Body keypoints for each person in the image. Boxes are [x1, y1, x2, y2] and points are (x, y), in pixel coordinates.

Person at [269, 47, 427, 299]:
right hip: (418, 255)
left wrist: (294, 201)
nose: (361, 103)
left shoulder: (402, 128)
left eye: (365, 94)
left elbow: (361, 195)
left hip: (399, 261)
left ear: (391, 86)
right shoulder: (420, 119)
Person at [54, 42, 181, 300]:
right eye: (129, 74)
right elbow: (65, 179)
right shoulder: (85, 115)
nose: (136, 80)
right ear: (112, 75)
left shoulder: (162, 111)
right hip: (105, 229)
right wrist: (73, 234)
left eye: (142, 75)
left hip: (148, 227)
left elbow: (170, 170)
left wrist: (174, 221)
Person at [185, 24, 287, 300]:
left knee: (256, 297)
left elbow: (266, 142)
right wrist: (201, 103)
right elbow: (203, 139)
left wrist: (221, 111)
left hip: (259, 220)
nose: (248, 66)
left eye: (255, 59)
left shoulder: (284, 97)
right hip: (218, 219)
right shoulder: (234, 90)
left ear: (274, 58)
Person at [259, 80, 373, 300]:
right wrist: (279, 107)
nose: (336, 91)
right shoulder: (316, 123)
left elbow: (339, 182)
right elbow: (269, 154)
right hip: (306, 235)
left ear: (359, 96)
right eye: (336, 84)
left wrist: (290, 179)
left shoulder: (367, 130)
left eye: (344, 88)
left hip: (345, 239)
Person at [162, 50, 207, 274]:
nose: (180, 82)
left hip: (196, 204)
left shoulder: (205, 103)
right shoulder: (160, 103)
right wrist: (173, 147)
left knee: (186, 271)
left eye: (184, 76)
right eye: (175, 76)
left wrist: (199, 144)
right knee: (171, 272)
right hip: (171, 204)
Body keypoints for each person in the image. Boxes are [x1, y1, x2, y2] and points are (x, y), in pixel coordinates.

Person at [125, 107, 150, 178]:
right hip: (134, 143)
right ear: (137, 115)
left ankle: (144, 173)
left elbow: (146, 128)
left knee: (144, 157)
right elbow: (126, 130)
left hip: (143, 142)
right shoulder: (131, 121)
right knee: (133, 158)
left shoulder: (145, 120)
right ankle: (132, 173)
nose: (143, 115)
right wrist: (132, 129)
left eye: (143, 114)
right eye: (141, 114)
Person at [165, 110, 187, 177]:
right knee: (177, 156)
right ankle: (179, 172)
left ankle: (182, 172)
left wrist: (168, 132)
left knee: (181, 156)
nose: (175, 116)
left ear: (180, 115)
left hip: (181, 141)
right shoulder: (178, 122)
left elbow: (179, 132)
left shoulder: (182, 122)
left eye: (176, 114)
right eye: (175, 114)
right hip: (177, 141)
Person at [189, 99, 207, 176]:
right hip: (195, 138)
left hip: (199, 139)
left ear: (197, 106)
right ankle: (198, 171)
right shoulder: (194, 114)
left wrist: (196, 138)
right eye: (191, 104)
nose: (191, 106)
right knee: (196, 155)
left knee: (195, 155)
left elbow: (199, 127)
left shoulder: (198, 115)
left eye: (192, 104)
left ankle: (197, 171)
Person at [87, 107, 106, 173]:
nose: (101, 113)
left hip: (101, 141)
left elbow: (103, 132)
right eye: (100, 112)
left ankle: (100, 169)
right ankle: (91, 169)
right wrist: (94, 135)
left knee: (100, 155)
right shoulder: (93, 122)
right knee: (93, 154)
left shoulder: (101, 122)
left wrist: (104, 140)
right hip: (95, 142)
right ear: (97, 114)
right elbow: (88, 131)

• • •

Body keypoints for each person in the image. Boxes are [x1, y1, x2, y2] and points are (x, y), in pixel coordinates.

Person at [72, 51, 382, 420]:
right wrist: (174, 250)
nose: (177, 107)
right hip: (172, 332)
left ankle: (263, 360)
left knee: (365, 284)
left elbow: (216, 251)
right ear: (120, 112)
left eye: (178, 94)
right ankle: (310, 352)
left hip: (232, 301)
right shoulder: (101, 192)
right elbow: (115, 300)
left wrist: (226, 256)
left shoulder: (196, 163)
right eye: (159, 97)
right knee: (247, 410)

• • •

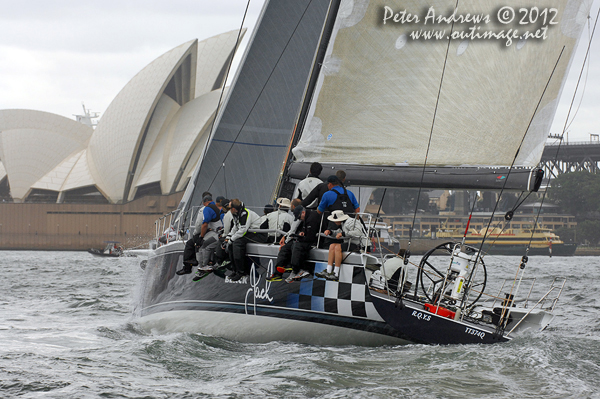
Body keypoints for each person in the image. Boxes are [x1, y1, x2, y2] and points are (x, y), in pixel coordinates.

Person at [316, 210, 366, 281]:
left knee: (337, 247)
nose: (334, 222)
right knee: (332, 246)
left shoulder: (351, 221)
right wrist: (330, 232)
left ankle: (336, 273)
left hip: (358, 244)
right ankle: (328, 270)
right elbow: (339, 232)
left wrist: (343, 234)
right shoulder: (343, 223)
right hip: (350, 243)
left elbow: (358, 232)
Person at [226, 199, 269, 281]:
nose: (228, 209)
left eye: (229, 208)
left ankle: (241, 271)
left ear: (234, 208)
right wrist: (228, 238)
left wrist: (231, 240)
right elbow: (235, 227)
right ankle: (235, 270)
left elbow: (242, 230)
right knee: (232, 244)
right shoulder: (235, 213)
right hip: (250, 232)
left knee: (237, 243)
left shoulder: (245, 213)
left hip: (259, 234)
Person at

• • •

*What needs to be done*. As the answer, set down only the lines from the data above between the one holding "left wrist: (294, 201)" and the one holding "left wrist: (196, 138)", inclusive, exactly as they read.

*Answer for the task*.
left wrist: (294, 201)
nose: (361, 103)
left shoulder: (402, 128)
left eye: (365, 94)
left elbow: (361, 195)
left hip: (399, 261)
left ear: (391, 86)
right shoulder: (420, 119)
Person at [54, 42, 181, 300]:
right eye: (129, 74)
right elbow: (65, 179)
right shoulder: (85, 115)
nose: (136, 80)
right ear: (112, 75)
left shoulder: (162, 111)
right hip: (105, 229)
right wrist: (73, 234)
left eye: (142, 75)
left hip: (148, 227)
left elbow: (170, 170)
left wrist: (174, 221)
Person at [185, 24, 287, 300]:
left knee: (256, 297)
left elbow: (266, 142)
right wrist: (201, 103)
right elbow: (203, 139)
left wrist: (221, 111)
left hip: (259, 220)
nose: (248, 66)
left eye: (255, 59)
left shoulder: (284, 97)
right hip: (218, 219)
right shoulder: (234, 90)
left ear: (274, 58)
Person at [259, 80, 373, 300]:
right wrist: (279, 107)
nose: (336, 91)
right shoulder: (316, 123)
left elbow: (339, 182)
right elbow: (269, 154)
right hip: (306, 235)
left ear: (359, 96)
right eye: (336, 84)
left wrist: (290, 179)
left shoulder: (367, 130)
left eye: (344, 88)
left hip: (345, 239)
Person at [162, 50, 207, 274]:
nose: (180, 82)
left hip: (196, 204)
left shoulder: (205, 103)
right shoulder: (160, 103)
right wrist: (173, 147)
left knee: (186, 271)
left eye: (184, 76)
right eye: (175, 76)
left wrist: (199, 144)
right knee: (171, 272)
right hip: (171, 204)
Body keypoints for each person in the image. Boxes are [x1, y1, x2, y2] and points are (x, y), in pixel coordinates.

Person at [125, 107, 150, 178]:
right hip: (134, 143)
right ear: (137, 115)
left ankle: (144, 173)
left elbow: (146, 128)
left knee: (144, 157)
right elbow: (126, 130)
left hip: (143, 142)
right shoulder: (131, 121)
right knee: (133, 158)
left shoulder: (145, 120)
right ankle: (132, 173)
nose: (143, 115)
right wrist: (132, 129)
left eye: (143, 114)
right eye: (141, 114)
Person at [165, 110, 187, 177]:
right knee: (177, 156)
right ankle: (179, 172)
left ankle: (182, 172)
left wrist: (168, 132)
left knee: (181, 156)
nose: (175, 116)
left ear: (180, 115)
left hip: (181, 141)
right shoulder: (178, 122)
left elbow: (179, 132)
left shoulder: (182, 122)
left eye: (176, 114)
right eye: (175, 114)
right hip: (177, 141)
Person at [189, 99, 207, 176]:
right hip: (195, 138)
left hip: (199, 139)
left ear: (197, 106)
right ankle: (198, 171)
right shoulder: (194, 114)
left wrist: (196, 138)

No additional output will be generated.